Text provided
== Segment start ==

I’m preparing a couple of talks based on Teaching Tech Together, and this seems like a useful topic to cover. Updated notes are below; I’d be grateful for feedback by email. (I’ve disabled comments on this site until the trolls find someone else to pester.)

Introduction

  • There are many kinds of lessons, formal and informal, from seconds long to lifelong
  • This guide is about prepared instructional plans and content for half an hour to a day

A Little Bit of Theory

  • Psychology of learning
    • Load short term memory
    • Keep it there long enough to transfer to long term memory
    • Create links so that knowledge is retrievable (bigger obstacle than outright retention)
  • Goal for novices is to build a mental model
    • Following a path through a concept map helps ensure connectedness
    • Naming subgoals help
  • Cognitive load theory points out that learners are trying to:
    • Recall factual knowledge
    • Choose a solution strategy
    • Formulate a response
    • Use tools,
    • So teach these all separately and synthesize as a lesson in its own right
  • While we’re here, a few myths:
    • Mindset and stereotype threat are probably not as important as initially thought (this is how science progresses)
    • VAK learning styles
    • The “Pyramid of Learning”
    • And teaching evaluations are suspect, as are self-assessments

1. Write Learner Personas to Define Your Audience

  • A lesson is a user interface for knowledge, so borrow methods from user interface design
  • You are not your learners (expert blind spot)

== Segment end ==

Questions to answer
- A) Answer these questions using the notes on lesson design:
(i) What range of length do the prepared plans and content covered by the guide have?
(ii) What do the notes call a bigger obstacle than outright retention?
(iii) What do the notes say a lesson is?
- B) Carry the notes on lesson design forward from their final bullet, keeping the same outline style.
None of the entries are needed for this work.

Given entries
== Segment start ==

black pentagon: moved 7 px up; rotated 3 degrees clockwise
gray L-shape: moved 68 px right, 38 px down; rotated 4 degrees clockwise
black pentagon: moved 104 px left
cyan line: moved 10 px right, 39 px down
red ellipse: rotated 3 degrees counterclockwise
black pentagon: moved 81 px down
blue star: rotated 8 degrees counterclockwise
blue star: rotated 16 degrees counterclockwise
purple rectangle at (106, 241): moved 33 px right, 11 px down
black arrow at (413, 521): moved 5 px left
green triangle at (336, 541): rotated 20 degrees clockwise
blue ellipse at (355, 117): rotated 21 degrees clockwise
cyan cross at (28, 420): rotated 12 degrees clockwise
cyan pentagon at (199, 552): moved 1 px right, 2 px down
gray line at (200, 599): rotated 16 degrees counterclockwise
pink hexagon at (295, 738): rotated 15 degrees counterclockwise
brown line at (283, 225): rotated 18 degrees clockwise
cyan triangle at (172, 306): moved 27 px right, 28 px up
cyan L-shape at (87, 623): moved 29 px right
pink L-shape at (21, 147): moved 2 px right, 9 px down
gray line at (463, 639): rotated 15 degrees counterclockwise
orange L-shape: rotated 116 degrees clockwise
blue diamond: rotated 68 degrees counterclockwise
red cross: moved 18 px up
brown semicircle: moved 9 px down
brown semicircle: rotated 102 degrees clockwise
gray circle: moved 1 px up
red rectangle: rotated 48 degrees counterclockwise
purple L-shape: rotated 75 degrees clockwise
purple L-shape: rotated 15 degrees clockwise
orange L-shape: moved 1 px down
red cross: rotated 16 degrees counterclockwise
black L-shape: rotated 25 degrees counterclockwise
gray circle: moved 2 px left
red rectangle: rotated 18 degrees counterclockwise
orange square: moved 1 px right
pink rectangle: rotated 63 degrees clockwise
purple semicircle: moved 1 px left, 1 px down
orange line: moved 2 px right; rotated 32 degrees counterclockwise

== Segment end ==

Answers provided
- A)
(i) Half an hour to a day.
(ii) Creating links so that knowledge is retrievable.
(iii) A user interface for knowledge.

- B)
  • General background
  • What they already know
  • What they think they want to know
  • What they actually need to know in order to achieve their aims (which may be different from what they think)
  • Special considerations (e.g., accessibility, child care)
  • How the lesson will help them achieve their aims
  • First four parts are usually shared across multiple lessons and instructors

2. Write Summative Assessments to Set Concrete Goals

  • “Understand linear regression” is vague; a specific exercise makes aim much clearer
  • Also helps communicate value of lesson to learners
  • Derive learning objectives from what learners will do to demonstrate knowledge
  • Remember, “understand X” isn’t checkable
  • Draw a concept map!
  • This series should be “7 plus or minus 2 Rules”

3. Write Formative Assessments for Pacing, Design, Preparation, and Reinforcement

  • Spend 1-2 minutes checking in with learners via formative assessment every 10-15 minutes
  • Pacing: are they still with you?
  • Design: they act as milestones building toward the summative assessment
  • Preparation: everything in the summative assessment should be exercised by a formative assessment
  • Reinforcement: learners remember more if they use material right away (problem isn’t forgetting, but access)
  • Doing this almost always tell you that you’re trying to cover too much
  • Makes prerequisites explicit
    • Enumerating prerequisite knowledge and skills helps you overcome expert blind spot
    • And helps stitch lessons together
    • Be careful not to intimidate learners who have impostor syndrome
    • As with summative assessment, works best when concrete
    • Not “understand linear regression”, but “can do the following”

4. Be Inclusive

  • Choice of language or examples will tell people whether or not they’re welcome and likely to be taken seriously
  • (If you don’t already know this, you’re probably a member of a privileged group)
  • Do not use a deficit model (“they” are missing something, “they” need to try harder)
  • For example, Lach2018 explored two strategies:
    • Community representation: highlights students’ social identities, histories, and community networks using after-school mentors or role models from students’ neighborhoods, or activities that use community narratives and histories as a foundation for a computing project. Major risk is shallowness, e.g., using computers to build slideshows rather than do any real computing.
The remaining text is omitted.